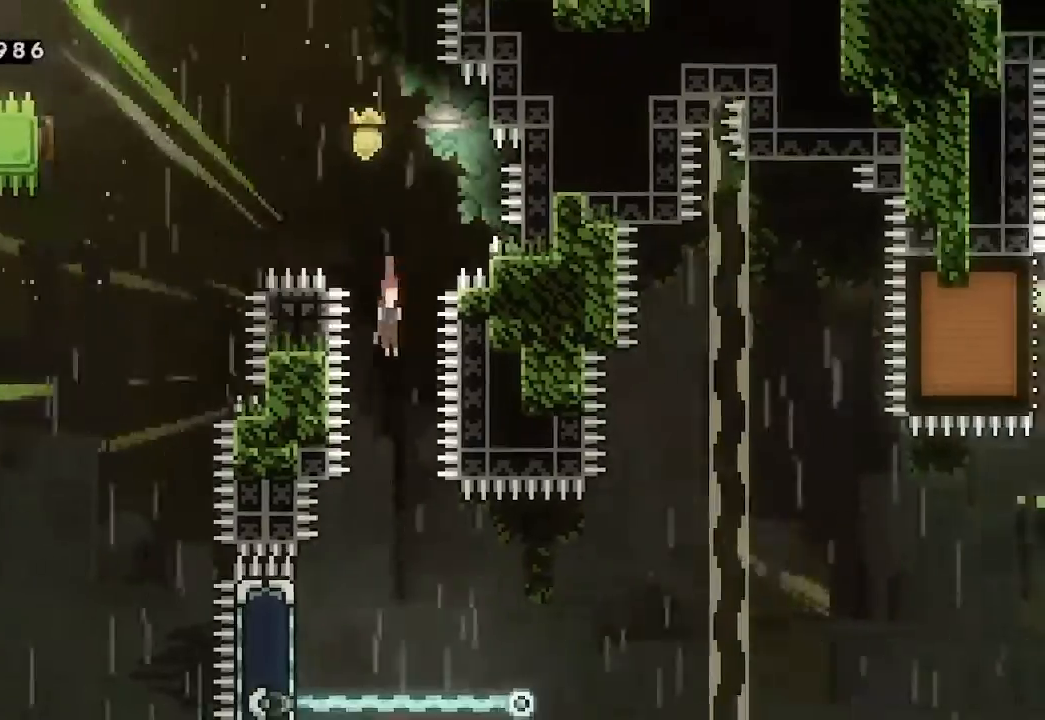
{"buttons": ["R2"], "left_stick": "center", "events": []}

########

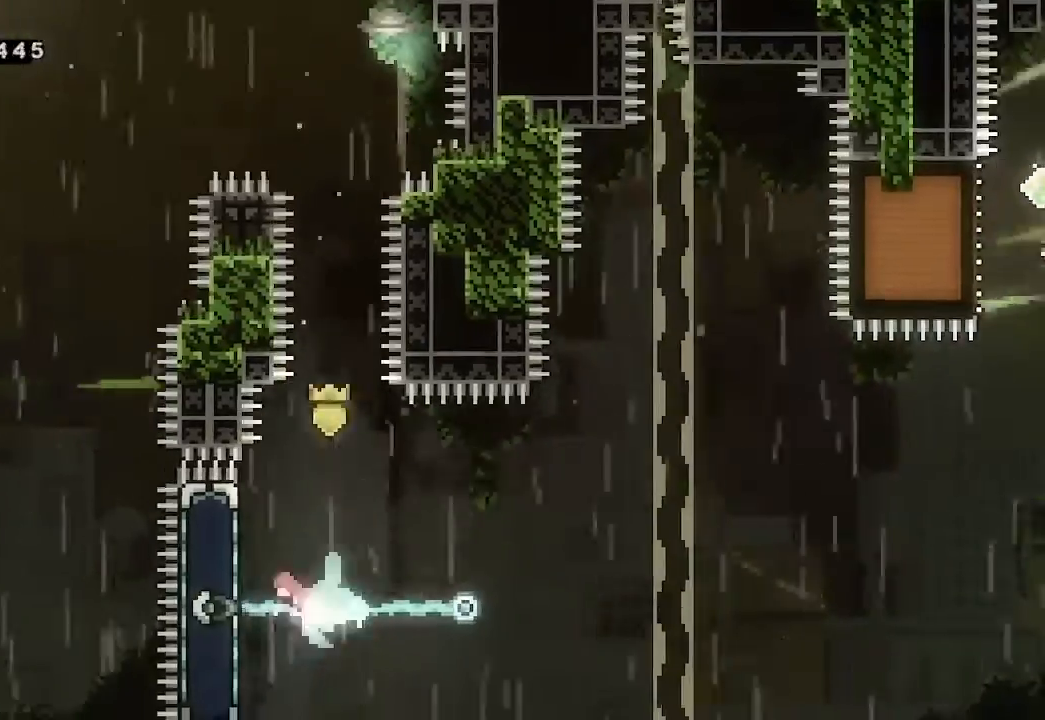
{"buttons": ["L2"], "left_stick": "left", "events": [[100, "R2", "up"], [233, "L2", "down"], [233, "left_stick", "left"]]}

########

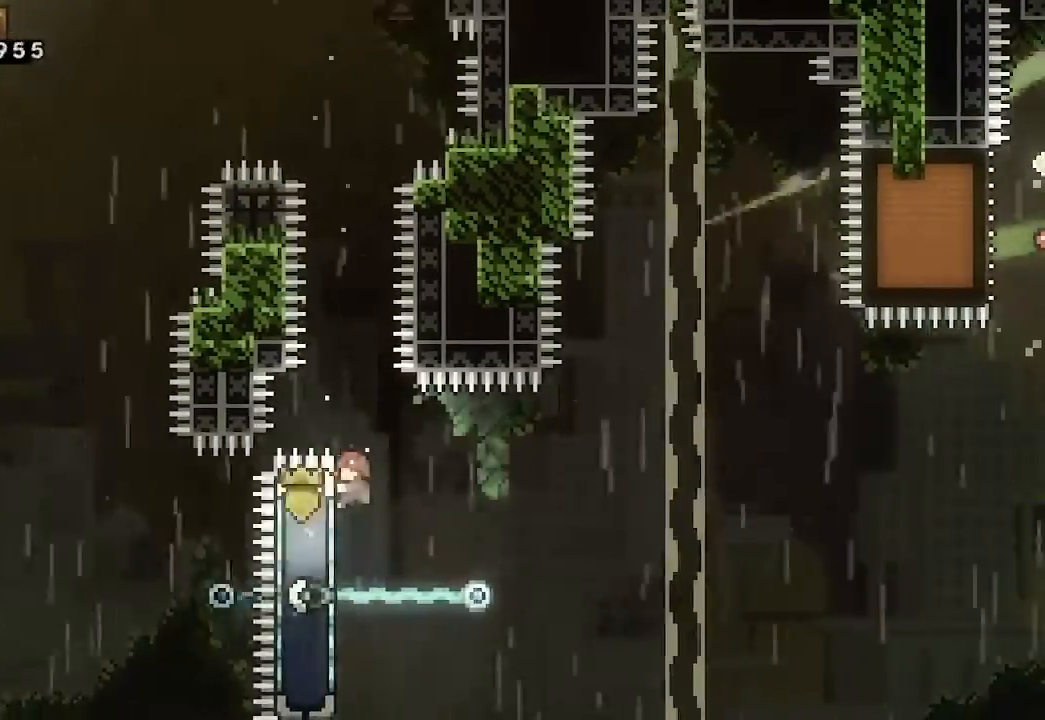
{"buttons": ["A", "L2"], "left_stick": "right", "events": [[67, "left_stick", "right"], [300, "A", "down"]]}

########

**Task prompt**
Pull out every line of the records above that contains the word "down".

**Task answer**
{"buttons": ["L2"], "left_stick": "left", "events": [[100, "R2", "up"], [233, "L2", "down"], [233, "left_stick", "left"]]}
{"buttons": ["A", "L2"], "left_stick": "right", "events": [[67, "left_stick", "right"], [300, "A", "down"]]}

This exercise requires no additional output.